#### Exercise:
Please rewrite each of the records below, replacing "Feed" with "Stream" wherever it appears and leaving everything else unchanged.
★ ★ ★ ★ ★
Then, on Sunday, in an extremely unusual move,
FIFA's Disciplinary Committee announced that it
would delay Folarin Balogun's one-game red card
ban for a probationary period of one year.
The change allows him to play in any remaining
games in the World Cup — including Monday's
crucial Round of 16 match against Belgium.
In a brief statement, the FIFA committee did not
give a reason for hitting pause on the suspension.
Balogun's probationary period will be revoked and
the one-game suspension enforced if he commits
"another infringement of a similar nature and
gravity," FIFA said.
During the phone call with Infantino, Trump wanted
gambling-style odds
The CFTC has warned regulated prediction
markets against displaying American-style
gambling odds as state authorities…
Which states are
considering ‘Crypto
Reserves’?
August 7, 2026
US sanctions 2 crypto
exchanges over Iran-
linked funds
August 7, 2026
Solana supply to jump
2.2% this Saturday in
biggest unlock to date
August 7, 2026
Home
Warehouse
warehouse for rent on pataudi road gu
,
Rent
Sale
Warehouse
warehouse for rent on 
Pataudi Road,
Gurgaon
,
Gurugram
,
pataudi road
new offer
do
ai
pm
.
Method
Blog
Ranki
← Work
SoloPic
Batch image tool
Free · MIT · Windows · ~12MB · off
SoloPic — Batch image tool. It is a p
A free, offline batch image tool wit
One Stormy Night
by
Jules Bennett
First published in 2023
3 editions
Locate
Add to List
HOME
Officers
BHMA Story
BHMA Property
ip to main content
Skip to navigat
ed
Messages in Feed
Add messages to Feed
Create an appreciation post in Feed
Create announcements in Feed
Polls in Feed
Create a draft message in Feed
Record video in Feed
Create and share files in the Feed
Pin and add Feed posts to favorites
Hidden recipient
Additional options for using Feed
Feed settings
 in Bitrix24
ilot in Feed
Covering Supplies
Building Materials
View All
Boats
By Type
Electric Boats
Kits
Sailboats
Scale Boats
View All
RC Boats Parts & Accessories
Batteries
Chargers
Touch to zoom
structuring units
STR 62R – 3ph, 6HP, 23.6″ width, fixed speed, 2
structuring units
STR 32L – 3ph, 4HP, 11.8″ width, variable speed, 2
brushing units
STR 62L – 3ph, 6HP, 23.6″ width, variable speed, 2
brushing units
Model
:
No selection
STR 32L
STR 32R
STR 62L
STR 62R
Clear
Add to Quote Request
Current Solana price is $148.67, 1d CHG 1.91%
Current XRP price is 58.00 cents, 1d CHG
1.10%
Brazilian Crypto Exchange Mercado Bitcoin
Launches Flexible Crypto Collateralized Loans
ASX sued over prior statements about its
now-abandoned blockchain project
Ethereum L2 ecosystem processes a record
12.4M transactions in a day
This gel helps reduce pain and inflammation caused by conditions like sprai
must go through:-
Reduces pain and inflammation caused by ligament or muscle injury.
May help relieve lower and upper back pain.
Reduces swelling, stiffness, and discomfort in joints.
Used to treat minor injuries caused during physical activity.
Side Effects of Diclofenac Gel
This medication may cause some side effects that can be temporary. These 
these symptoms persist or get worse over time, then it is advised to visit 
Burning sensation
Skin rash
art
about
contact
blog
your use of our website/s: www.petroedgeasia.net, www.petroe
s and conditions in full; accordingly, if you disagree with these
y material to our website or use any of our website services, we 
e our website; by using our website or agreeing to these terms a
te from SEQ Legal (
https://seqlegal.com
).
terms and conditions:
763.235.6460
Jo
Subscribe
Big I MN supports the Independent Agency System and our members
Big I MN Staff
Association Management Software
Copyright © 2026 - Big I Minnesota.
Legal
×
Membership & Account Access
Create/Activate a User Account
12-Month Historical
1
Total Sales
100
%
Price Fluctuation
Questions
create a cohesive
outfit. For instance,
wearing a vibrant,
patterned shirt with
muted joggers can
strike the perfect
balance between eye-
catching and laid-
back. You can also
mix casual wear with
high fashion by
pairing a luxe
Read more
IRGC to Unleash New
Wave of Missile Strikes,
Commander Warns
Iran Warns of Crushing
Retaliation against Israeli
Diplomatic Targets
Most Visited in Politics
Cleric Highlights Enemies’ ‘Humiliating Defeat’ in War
★ ★ ★ ★ ★
#### Result of this task:
Then, on Sunday, in an extremely unusual move,
FIFA's Disciplinary Committee announced that it
would delay Folarin Balogun's one-game red card
ban for a probationary period of one year.
The change allows him to play in any remaining
games in the World Cup — including Monday's
crucial Round of 16 match against Belgium.
In a brief statement, the FIFA committee did not
give a reason for hitting pause on the suspension.
Balogun's probationary period will be revoked and
the one-game suspension enforced if he commits
"another infringement of a similar nature and
gravity," FIFA said.
During the phone call with Infantino, Trump wanted
gambling-style odds
The CFTC has warned regulated prediction
markets against displaying American-style
gambling odds as state authorities…
Which states are
considering ‘Crypto
Reserves’?
August 7, 2026
US sanctions 2 crypto
exchanges over Iran-
linked funds
August 7, 2026
Solana supply to jump
2.2% this Saturday in
biggest unlock to date
August 7, 2026
Home
Warehouse
warehouse for rent on pataudi road gu
,
Rent
Sale
Warehouse
warehouse for rent on 
Pataudi Road,
Gurgaon
,
Gurugram
,
pataudi road
new offer
do
ai
pm
.
Method
Blog
Ranki
← Work
SoloPic
Batch image tool
Free · MIT · Windows · ~12MB · off
SoloPic — Batch image tool. It is a p
A free, offline batch image tool wit
One Stormy Night
by
Jules Bennett
First published in 2023
3 editions
Locate
Add to List
HOME
Officers
BHMA Story
BHMA Property
ip to main content
Skip to navigat
ed
Messages in Stream
Add messages to Stream
Create an appreciation post in Stream
Create announcements in Stream
Polls in Stream
Create a draft message in Stream
Record video in Stream
Create and share files in the Stream
Pin and add Stream posts to favorites
Hidden recipient
Additional options for using Stream
Stream settings
 in Bitrix24
ilot in Stream
Covering Supplies
Building Materials
View All
Boats
By Type
Electric Boats
Kits
Sailboats
Scale Boats
View All
RC Boats Parts & Accessories
Batteries
Chargers
Touch to zoom
structuring units
STR 62R – 3ph, 6HP, 23.6″ width, fixed speed, 2
structuring units
STR 32L – 3ph, 4HP, 11.8″ width, variable speed, 2
brushing units
STR 62L – 3ph, 6HP, 23.6″ width, variable speed, 2
brushing units
Model
:
No selection
STR 32L
STR 32R
STR 62L
STR 62R
Clear
Add to Quote Request
Current Solana price is $148.67, 1d CHG 1.91%
Current XRP price is 58.00 cents, 1d CHG
1.10%
Brazilian Crypto Exchange Mercado Bitcoin
Launches Flexible Crypto Collateralized Loans
ASX sued over prior statements about its
now-abandoned blockchain project
Ethereum L2 ecosystem processes a record
12.4M transactions in a day
This gel helps reduce pain and inflammation caused by conditions like sprai
must go through:-
Reduces pain and inflammation caused by ligament or muscle injury.
May help relieve lower and upper back pain.
Reduces swelling, stiffness, and discomfort in joints.
Used to treat minor injuries caused during physical activity.
Side Effects of Diclofenac Gel
This medication may cause some side effects that can be temporary. These 
these symptoms persist or get worse over time, then it is advised to visit 
Burning sensation
Skin rash
art
about
contact
blog
your use of our website/s: www.petroedgeasia.net, www.petroe
s and conditions in full; accordingly, if you disagree with these
y material to our website or use any of our website services, we 
e our website; by using our website or agreeing to these terms a
te from SEQ Legal (
https://seqlegal.com
).
terms and conditions:
763.235.6460
Jo
Subscribe
Big I MN supports the Independent Agency System and our members
Big I MN Staff
Association Management Software
Copyright © 2026 - Big I Minnesota.
Legal
×
Membership & Account Access
Create/Activate a User Account
12-Month Historical
1
Total Sales
100
%
Price Fluctuation
Questions
create a cohesive
outfit. For instance,
wearing a vibrant,
patterned shirt with
muted joggers can
strike the perfect
balance between eye-
catching and laid-
back. You can also
mix casual wear with
high fashion by
pairing a luxe
Read more
IRGC to Unleash New
Wave of Missile Strikes,
Commander Warns
Iran Warns of Crushing
Retaliation against Israeli
Diplomatic Targets
Most Visited in Politics
Cleric Highlights Enemies’ ‘Humiliating Defeat’ in War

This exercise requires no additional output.